The patch also helps with my non-pic testcase from Comment 12. However, here it relies on the @PLT marker on the symbol in the function call. I think with that we are circling back to Rui's original question from Comment 2.

How should the linker recognize whether a symbol is used only as part of direct function calls or whether its address is taken? All the linker can look at are the relocations. Mold currently relies on symbols in direct function calls to use a PLT32DBL reloc while function pointer references use PC32DBL or R_390_64. With the attached patch the same will apply to ld.

Clang always adds the @PLT marker and GCC starts doing this with version 12. So I think we are ok.

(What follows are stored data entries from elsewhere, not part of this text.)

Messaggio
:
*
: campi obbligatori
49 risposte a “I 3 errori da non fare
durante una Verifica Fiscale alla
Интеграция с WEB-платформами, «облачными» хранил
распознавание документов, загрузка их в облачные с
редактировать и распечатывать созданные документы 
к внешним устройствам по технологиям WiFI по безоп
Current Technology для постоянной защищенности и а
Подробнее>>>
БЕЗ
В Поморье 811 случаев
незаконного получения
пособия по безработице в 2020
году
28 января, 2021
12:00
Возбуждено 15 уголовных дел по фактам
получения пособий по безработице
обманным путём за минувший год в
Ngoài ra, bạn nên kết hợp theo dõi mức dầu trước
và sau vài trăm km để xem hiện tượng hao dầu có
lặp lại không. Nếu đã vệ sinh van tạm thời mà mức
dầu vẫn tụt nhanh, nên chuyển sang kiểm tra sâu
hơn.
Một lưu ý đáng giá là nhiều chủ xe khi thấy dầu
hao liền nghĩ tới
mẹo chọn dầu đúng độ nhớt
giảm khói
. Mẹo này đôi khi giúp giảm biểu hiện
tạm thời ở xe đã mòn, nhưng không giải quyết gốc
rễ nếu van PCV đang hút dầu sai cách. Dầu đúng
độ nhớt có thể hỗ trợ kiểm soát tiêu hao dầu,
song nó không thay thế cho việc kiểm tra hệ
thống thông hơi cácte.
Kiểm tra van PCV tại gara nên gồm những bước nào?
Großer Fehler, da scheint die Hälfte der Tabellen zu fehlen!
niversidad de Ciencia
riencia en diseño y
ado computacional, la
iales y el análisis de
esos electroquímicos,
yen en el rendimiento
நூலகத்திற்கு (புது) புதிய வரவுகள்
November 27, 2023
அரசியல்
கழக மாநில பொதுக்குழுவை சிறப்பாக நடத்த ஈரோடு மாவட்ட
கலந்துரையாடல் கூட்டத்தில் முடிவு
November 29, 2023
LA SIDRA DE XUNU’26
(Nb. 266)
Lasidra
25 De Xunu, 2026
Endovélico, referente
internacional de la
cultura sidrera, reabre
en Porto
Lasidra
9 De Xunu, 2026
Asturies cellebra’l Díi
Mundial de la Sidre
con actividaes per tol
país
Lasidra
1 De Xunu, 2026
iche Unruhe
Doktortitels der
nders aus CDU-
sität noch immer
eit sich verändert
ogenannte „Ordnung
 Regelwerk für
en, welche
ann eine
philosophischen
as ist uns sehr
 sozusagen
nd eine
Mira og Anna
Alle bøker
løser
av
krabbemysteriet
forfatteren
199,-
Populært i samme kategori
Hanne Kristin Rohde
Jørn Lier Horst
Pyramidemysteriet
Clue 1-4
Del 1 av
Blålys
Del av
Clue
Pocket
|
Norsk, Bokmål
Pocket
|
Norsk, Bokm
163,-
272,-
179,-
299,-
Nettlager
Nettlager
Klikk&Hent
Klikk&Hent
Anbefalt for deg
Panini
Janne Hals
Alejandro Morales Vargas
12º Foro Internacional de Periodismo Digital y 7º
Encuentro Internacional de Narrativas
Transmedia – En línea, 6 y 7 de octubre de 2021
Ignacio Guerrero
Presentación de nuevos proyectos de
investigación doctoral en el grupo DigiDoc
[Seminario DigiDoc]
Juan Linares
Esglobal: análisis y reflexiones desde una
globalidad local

I would rather not want to backport the GCC patch to older versions.
Comment 18 Rui Ueyama 2022-10-10 08:23:45 UTC
Was there any reason to limit it to R_390_64 and R_390_PC32DBL?
Comment 19 Andreas Krebbel 2022-10-10 08:38:14 UTC
(In reply to Rui Ueyama from comment #18)
> Was there any reason to limit it to R_390_64 and R_390_PC32DBL?

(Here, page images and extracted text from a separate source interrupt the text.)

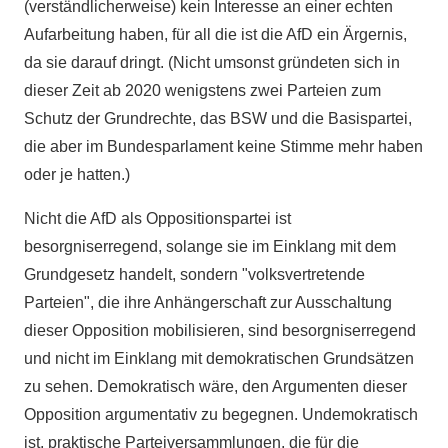
(verständlicherweise) kein Interesse an einer echten
Aufarbeitung haben, für all die ist die AfD ein Ärgernis,
da sie darauf dringt. (Nicht umsonst gründeten sich in
dieser Zeit ab 2020 wenigstens zwei Parteien zum
Schutz der Grundrechte, das BSW und die Basispartei,
die aber im Bundesparlament keine Stimme mehr haben
oder je hatten.)
Nicht die AfD als Oppositionspartei ist
besorgniserregend, solange sie im Einklang mit dem
Grundgesetz handelt, sondern "volksvertretende
Parteien", die ihre Anhängerschaft zur Ausschaltung
dieser Opposition mobilisieren, sind besorgniserregend
und nicht im Einklang mit demokratischen Grundsätzen
zu sehen. Demokratisch wäre, den Argumenten dieser
Opposition argumentativ zu begegnen. Undemokratisch
ist, praktische Parteiversammlungen, die für die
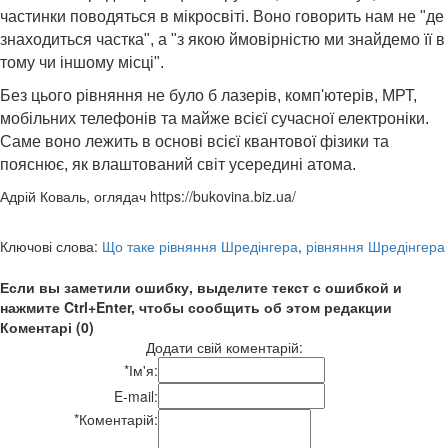
частинки поводяться в мікросвіті. Воно говорить нам не "де
знаходиться частка", а "з якою ймовірністю ми знайдемо її в
тому чи іншому місці".
Без цього рівняння не було б лазерів, комп'ютерів, МРТ,
мобільних телефонів та майже всієї сучасної електроніки.
Саме воно лежить в основі всієї квантової фізики та
пояснює, як влаштований світ усередині атома.
Адрій Коваль, оглядач https://bukovina.biz.ua/
Ключові слова:
Що таке рівняння Шредінгера
,
рівняння Шредінгера
Если вы заметили ошибку, выделите текст с ошибкой и
нажмите Ctrl+Enter, чтобы сообщить об этом редакции
Коментарі (0)
Додати свій коментарій:
*
Ім'я:
E-mail:
*
Коментарій:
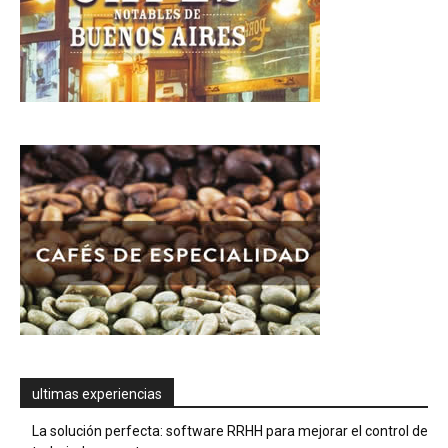
ultimas experiencias
La solución perfecta: software RRHH para mejorar el control de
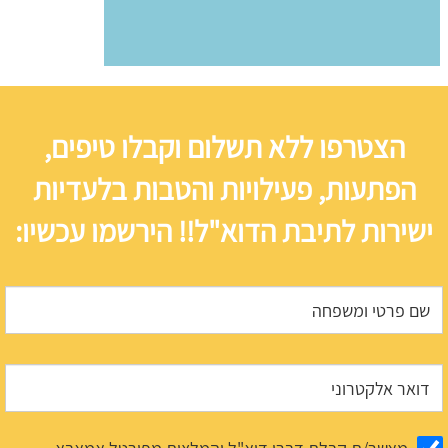
הצטרפו ללא תשלום וקבלו טיפים,
הפתעות, פעילויות והטבות בלעדיות
ישירות לתיבת הדוא"ל!! הירשמו עכשיו:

These were the only relocs which made sense to me as 64 bit pointers.
Comment 20 Rui Ueyama 2022-10-12 08:35:35 UTC
GCC 12 seems to always append `@PLT` to a function symbol even if we are not calling that function. Here is a test case.

```
$ echo 'void foo(); void *bar() { return foo; }' | gcc-12 -S -o- -xc -
        .file   "<stdin>"
        .machinemode zarch
        .machine "z196"
.text
        .align  8
.globl bar
        .type   bar, @function
bar:
.LFB0:
        .cfi_startproc
        ldgr    %f0,%r11
        .cfi_register 11, 16
        lgr     %r11,%r15
        .cfi_def_cfa_register 11
        larl    %r1,foo@PLT
        lgr     %r2,%r1
        lgdr    %r11,%f0
        .cfi_restore 11
        .cfi_def_cfa_register 15
        br      %r14
        .cfi_endproc
.LFE0:
        .size   bar, .-bar
        .ident  "GCC: (SUSE Linux) 12.1.1 20220812 [revision 6b7d570a5001bb79e34c0d1626a8c7f55386dac7]"
        .section        .note.GNU-stack,"",@progbits
```

I think `larl %r1,foo@PLT` should be `larl %r1,foo`.
Comment 21 Andreas Krebbel 2022-10-12 11:37:46 UTC
(In reply to Rui Ueyama from comment #20)
> GCC 12 seems to always append `@PLT` to a function symbol even if we are not
> calling that function. Here is a test case.
...
> I think `larl %r1,foo@PLT` should be `larl %r1,foo`.

I agree. Ilya is having a look. Thanks!
Comment 22 Ilya Leoshkevich 2022-10-13 02:18:27 UTC
Created attachment 14395 [details]
gcc patch
Comment 23 Ilya Leoshkevich 2022-10-13 02:23:06 UTC
I'm currently regtesting the attached patch.

This discussion made me realize that our hotpatching support is currently broken in a fashion similar to that of Qt5 (details in the patch's commit message), so I'm shamelessly breaking it even further in order to fix this issue.  I will ask Sumanth to double-check my findings, but we will probably have to rework this area.